Symmetry-Protected Momentum Exchange between Dark Matter and Dark Energy

Abstract

We present a particle physics motivated realization of interacting dark energy in which a radiatively stable dark energy sector couples to weakly interacting massive particle dark matter through pure momentum exchange. The dark energy field arises as a pseudo-Nambu-Goldstone Boson from a complex scalar singlet charged under a softly broken global $U(1)_S$, while dark matter is identified with an inert scalar doublet stabilized by a discrete $Z_4$ symmetry. This symmetry structure allows renormalizable dark matter-dark energy portal operators; however, requiring the dark energy field to emerge as a radiatively stable pseudo-Nambu-Goldstone Boson necessitates their absence, leaving derivative interactions as the leading coupling. As a result, energy transfer between the dark sectors is absent at the background level, while momentum exchange modifies the evolution of cosmological perturbations. We implement the resulting interacting dark energy model self-consistently in the Boltzmann code CLASS and study its impact on the growth of structure. We find that, despite sizeable momentum exchange, the suppression of the clustering amplitude $σ_8$ saturates above the level required to fully resolve current low-redshift tensions.
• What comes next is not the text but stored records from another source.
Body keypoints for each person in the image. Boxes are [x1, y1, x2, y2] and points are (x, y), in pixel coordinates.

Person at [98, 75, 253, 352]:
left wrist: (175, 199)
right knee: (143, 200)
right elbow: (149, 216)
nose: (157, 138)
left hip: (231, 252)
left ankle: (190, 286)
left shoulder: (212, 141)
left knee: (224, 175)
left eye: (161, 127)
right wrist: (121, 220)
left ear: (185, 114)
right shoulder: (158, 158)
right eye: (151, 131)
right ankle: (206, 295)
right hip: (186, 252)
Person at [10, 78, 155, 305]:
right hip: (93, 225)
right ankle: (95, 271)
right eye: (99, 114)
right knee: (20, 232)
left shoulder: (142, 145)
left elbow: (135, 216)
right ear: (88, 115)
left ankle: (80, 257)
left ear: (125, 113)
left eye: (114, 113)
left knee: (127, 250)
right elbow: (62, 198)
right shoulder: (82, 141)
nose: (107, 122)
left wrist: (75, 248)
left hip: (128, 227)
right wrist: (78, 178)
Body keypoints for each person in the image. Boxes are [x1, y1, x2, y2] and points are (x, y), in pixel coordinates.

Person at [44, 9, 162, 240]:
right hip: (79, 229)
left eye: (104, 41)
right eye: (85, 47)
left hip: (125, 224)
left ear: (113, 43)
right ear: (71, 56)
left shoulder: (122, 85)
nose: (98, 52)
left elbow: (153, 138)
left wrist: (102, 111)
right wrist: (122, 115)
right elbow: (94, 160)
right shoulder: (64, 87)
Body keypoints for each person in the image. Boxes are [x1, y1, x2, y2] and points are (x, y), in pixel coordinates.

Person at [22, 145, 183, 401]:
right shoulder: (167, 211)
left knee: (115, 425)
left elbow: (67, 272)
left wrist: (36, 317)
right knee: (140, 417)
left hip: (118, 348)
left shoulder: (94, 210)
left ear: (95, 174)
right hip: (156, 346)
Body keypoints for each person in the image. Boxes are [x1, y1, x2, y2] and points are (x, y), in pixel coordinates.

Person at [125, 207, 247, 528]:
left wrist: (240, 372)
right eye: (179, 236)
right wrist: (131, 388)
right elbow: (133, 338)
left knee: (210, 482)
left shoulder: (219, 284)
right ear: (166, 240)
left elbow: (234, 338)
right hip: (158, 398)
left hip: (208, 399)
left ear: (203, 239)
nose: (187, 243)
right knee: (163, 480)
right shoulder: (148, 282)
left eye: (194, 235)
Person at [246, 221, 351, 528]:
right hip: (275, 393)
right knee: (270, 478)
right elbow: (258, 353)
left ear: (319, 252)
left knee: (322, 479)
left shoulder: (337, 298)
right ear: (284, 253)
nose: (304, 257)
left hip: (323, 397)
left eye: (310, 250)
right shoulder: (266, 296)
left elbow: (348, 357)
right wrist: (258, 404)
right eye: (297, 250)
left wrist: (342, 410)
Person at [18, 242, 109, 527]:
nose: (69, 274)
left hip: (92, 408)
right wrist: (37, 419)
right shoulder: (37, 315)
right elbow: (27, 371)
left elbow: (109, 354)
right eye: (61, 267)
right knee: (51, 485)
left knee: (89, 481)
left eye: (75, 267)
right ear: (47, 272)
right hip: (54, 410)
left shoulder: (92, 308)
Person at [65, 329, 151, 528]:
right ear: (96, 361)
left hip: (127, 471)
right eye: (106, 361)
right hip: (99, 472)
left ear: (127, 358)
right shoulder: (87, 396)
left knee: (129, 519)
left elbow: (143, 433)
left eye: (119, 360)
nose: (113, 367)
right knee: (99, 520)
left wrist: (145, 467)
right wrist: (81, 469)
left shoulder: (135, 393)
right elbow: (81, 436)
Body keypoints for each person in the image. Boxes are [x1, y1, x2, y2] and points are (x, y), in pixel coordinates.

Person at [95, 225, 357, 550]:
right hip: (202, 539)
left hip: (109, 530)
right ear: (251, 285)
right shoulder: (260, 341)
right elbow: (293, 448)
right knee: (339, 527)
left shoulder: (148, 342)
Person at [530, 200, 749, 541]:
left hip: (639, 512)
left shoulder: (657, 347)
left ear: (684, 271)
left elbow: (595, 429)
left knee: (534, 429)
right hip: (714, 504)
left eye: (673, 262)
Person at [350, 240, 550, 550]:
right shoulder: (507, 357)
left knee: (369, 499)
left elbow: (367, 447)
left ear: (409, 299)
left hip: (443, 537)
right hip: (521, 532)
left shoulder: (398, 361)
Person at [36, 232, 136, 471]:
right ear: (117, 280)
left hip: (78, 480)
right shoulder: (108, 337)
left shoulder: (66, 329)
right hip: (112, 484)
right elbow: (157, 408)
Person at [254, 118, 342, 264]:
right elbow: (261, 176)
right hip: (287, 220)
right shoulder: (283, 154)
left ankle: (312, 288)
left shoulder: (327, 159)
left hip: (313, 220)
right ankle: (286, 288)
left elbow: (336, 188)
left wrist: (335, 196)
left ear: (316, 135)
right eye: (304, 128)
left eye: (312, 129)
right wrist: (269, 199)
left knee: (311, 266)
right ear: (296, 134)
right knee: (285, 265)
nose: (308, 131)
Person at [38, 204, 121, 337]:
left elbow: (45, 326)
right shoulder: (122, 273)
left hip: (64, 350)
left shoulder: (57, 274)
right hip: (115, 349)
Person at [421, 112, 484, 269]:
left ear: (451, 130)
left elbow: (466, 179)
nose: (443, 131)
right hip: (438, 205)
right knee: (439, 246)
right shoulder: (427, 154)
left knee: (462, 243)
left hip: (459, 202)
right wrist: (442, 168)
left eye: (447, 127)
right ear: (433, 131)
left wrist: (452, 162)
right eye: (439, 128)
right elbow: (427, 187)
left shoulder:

Our results demonstrate that symmetry-protected, momentum-exchange-only dark sector interactions possess an intrinsic limit on structure suppression, providing a theoretically controlled benchmark for interacting dark energy scenarios.

Figures (3)

• Figure 1: Dark matter relic density $\Omega_{\rm DM}h^2$ as a function of the Higgs portal coupling $\lambda_L = \lambda_3 + \lambda_4 + \lambda_5$ for various mass splittings $\delta$, with $m_{H_2^0} = m_{H_2^\pm} = 550$ GeV. The horizontal bands indicate the Planck constraint $\Omega h^2 = 0.1199 \pm 0.0027$. Small splittings ($\delta \lesssim 1$ GeV) allow coannihilation effects to bring the relic density into the observed range.
• Figure 2: Dark matter relic density as a function of the effective coupling $g_{H_1 H_1 h} = 2\lambda_L v$LopezHonorez2007 for $\delta = 1$ GeV and varying $m_{\rm DM} \equiv m_{H_2^0}$. The horizontal bands indicate the Planck constraint. Heavier dark matter particles require larger portal couplings to achieve the observed relic density; the value $m_{\rm DM} \approx 550$ GeV (blue curve) satisfies the Planck bound for natural couplings, consistent with results in the literature Keus2015.
• Figure 3: Clustering amplitude $\sigma_8$ as a function of the normalized drag rate $\Gamma/H$ for the Z$_4$-IDSM with parameters (\ref{['eq:dm_params']}). The horizontal black line shows the CLASS$\Lambda$CDM baseline $\sigma_8^{\Lambda\text{CDM}} = 0.825$. The green (red) shaded region indicates perturbative (non-perturbative) values of the EFT coupling $c_6$. The IDSM prediction saturates at $\sigma_8 \approx 0.795$ for $\Gamma/H \gtrsim 10$.